═════ Records supplied ═════

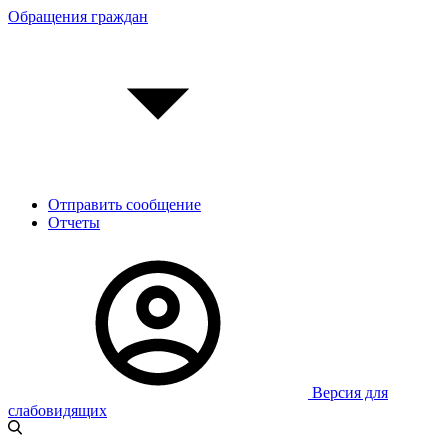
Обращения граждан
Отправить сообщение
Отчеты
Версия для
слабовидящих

═════
═════ Records supplied ═════

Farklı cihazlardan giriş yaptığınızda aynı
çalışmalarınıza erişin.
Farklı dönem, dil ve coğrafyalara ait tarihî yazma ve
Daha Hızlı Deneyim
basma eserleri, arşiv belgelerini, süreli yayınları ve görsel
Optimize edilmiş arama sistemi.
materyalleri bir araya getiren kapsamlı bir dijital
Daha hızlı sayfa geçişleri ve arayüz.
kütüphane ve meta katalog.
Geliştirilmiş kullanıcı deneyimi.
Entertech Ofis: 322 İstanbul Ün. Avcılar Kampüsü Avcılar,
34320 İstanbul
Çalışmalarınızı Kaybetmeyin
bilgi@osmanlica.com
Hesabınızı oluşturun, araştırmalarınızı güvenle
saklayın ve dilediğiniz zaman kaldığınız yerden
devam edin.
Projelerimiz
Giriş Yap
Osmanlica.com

═════

#### [Problem requirements]
Print, without alteration, only the lines above between the one holding "Обращения граждан" and the one holding "слабовидящих", inclusive.

#### [Solution to the exercise]
Обращения граждан
Отправить сообщение
Отчеты
Версия для
слабовидящих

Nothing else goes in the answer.